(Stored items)
# # #
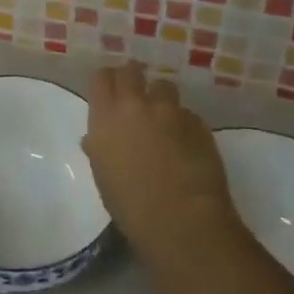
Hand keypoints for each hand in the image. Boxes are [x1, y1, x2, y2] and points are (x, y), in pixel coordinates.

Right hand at [82, 62, 239, 265]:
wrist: (183, 221)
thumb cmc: (132, 208)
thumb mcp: (103, 177)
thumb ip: (99, 149)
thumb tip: (95, 138)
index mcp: (105, 118)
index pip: (101, 78)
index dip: (106, 81)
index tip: (110, 90)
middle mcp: (135, 105)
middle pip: (131, 71)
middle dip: (133, 77)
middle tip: (135, 93)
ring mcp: (169, 111)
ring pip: (163, 86)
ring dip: (161, 98)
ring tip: (164, 118)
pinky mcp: (197, 122)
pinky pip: (186, 113)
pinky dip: (183, 123)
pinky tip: (186, 143)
# # #
Exercise aim:
If a line in the data above holds the word "index", count it; give only the total.

Final answer:
4